Three British prime ministers played the Criccieth golf course on the same day. Bonar Law, David Lloyd George, and Winston Churchill stood on the same nine-hole course on Caerdyni Hill, with the green of the penultimate hole seventy-five feet above its tee and the final hole only a hundred yards long with the green a hundred feet below it. It is the kind of small absurd detail that pins down everything about Criccieth - a Welsh seaside town of fewer than two thousand people that produced one of the twentieth century's most consequential statesmen and that, for one strange afternoon, gathered three of his peers on the same coastal hill.
The headland that defines Criccieth carries the ruins of one of the most extraordinary castles in Wales - a fortress that began as a Welsh princely stronghold of the early thirteenth century, was captured by Edward I in 1283 during his conquest of Gwynedd, then burnt by Owain Glyndwr's rising in 1404 and never rebuilt. What survives is a twin gate-tower and inner walls perched on a black rock that breaks straight up out of Cardigan Bay. The dark stone gives the headland its Welsh name, Craig-y-Castell. Turner painted it in the 1830s, slightly inaccurately - he sketched it from life but in the finished oil reversed the building, turning it into a mirror image of itself. The ruins still dominate every approach to the town.

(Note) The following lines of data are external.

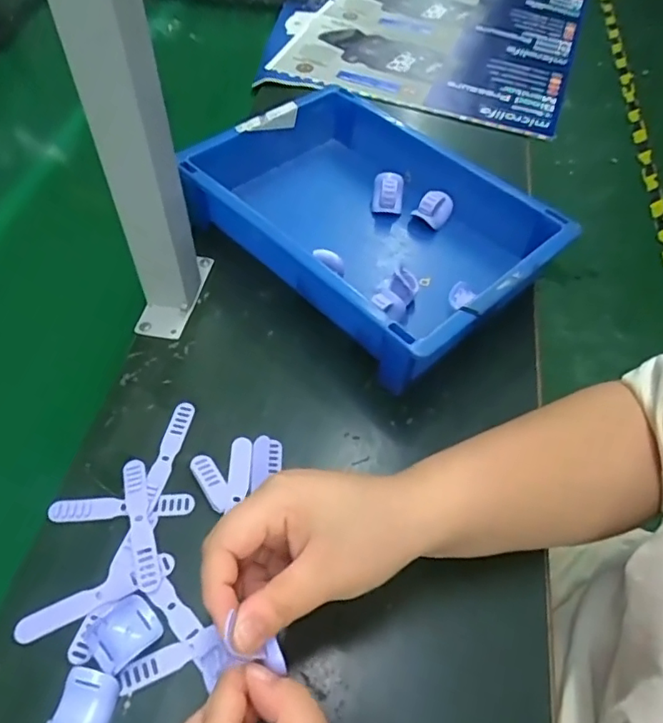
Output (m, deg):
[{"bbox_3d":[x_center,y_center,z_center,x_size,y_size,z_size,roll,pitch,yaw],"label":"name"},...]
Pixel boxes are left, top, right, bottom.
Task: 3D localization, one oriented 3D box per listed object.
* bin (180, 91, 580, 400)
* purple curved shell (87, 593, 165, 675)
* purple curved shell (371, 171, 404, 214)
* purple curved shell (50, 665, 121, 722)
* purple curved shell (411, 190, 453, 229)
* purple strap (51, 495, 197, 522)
[{"bbox_3d":[0.035,-0.132,0.514,0.211,0.067,0.300,-37,62,-25],"label":"bin"},{"bbox_3d":[-0.122,0.158,0.333,0.033,0.013,0.037,38,61,24],"label":"purple curved shell"},{"bbox_3d":[0.054,-0.161,0.548,0.029,0.030,0.033,5,53,2],"label":"purple curved shell"},{"bbox_3d":[-0.133,0.189,0.306,0.029,0.018,0.038,11,54,7],"label":"purple curved shell"},{"bbox_3d":[0.097,-0.143,0.539,0.030,0.028,0.032,23,56,15],"label":"purple curved shell"},{"bbox_3d":[-0.140,0.097,0.379,0.093,0.007,0.015,-2,53,-3],"label":"purple strap"}]

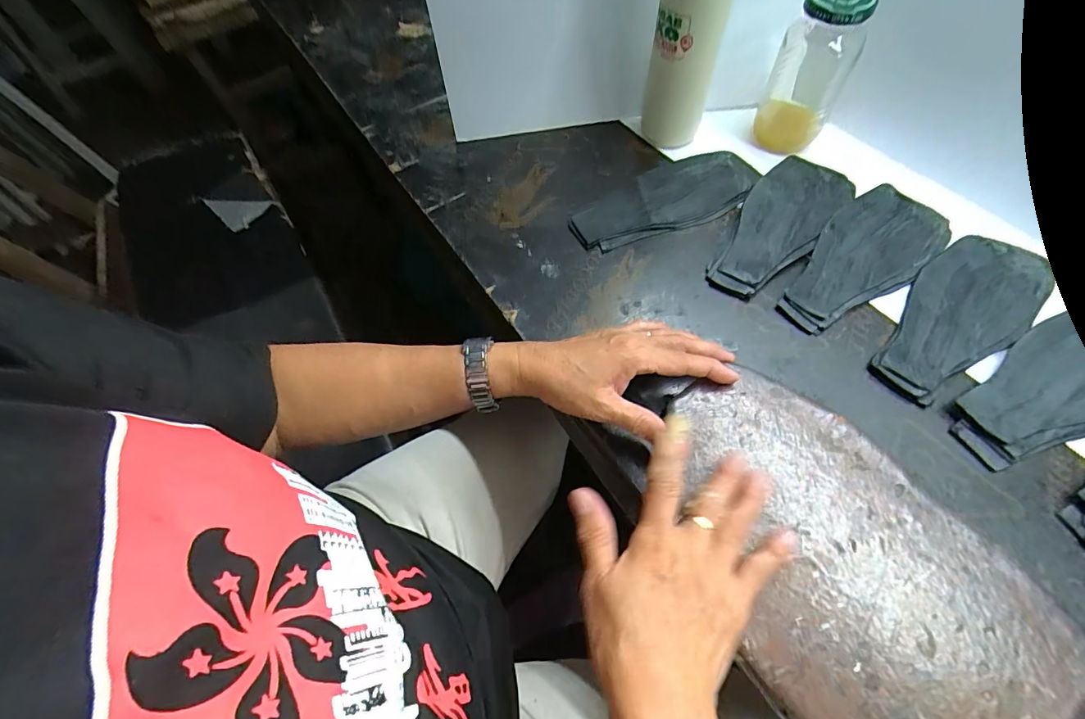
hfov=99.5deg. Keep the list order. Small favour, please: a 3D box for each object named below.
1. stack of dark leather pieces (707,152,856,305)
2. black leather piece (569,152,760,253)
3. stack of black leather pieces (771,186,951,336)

The Criccieth Golf Club opened in 1906, a nine-hole course on the upland behind the town with views all the way to Snowdonia. By the 1920s it had become one of Lloyd George's regular haunts - he had grown up two miles away in Llanystumdwy, returned to Criccieth as a young solicitor, and represented Caernarfon Boroughs as MP for fifty-five years. Bonar Law, who succeeded him as Prime Minister in 1922, played the course as Lloyd George's guest. Churchill, who admired Lloyd George politically though he eventually replaced him as the senior Liberal-then-Conservative voice in British politics, played here too. The story that all three were on the course on the same day is one of those small historical curiosities that captures how concentrated British political life of that era was around a handful of country houses and country clubs. The course closed on New Year's Eve 2017.
Lloyd George was born in Manchester in 1863 but his family moved to Llanystumdwy when he was an infant, and he spent his school years walking the lanes around Criccieth. He married Margaret Owen of Mynydd Ednyfed, a farm overlooking the town, in 1888. Their daughter Megan, born in 1902, became the first female MP in Wales. Their nephew William George, born in 1912, became a poet of some note. The Memorial Hall on Y Maes was completed in 1925 to a design by Morris Roberts of Porthmadog that fuses art deco and arts and crafts, with the foundation stone laid by Lloyd George himself three years earlier. The whole town quietly orbits the Lloyd George constellation, even now, eighty years after his death.
Criccieth is one of the strongest Welsh-language towns on the coast, with 64% of residents speaking Welsh at the 2011 census and 94% of pupils at Ysgol Treferthyr, the local primary, fluent in it. The National Eisteddfod was held here in 1975 - a marker of cultural prestige in modern Welsh life - and the new housing estate of Gorseddfa now stands where the Gorsedd stones were raised that year. The Memorial Hall still hosts the annual Criccieth Festival. Sunday evening hymn singing on the small green at Abermarchnad - the site of the medieval market - has continued for more than a century. JB Priestley sang here. So did Megan Lloyd George. The Welsh tradition of communal hymn singing, cymanfa ganu, is not a museum piece in Criccieth.
What pulls visitors now is the same combination that pulled the Victorian holidaymakers: a south-facing beach safe enough for children, fish enough in the bay to keep sea anglers happy, ice cream from the original Cadwalader's parlour that opened on Castle Street in 1927, the castle ruins for the hour after lunch. Trains run on the Cambrian Coast Line through Pwllheli to Machynlleth, and through onward to Birmingham and Wolverhampton. The TrawsCymru T2 bus stops in Y Maes. Robert Graves once wrote a comic poem about Criccieth - 'Welsh Incident', about mysterious creatures that came out of the sea caves one Tuesday afternoon - and the town is mostly content to be the kind of place where things like that almost seem plausible.
52.92°N, 4.24°W on the south coast of the Llŷn Peninsula, with the dark rock of Criccieth Castle marking the headland. Best viewed at 1,500-2,500 ft to take in the twin beaches either side of the castle, the curve of Cardigan Bay east to Porthmadog, and the Snowdonia massif behind. EGCK (Caernarfon) is 14 nm north-west.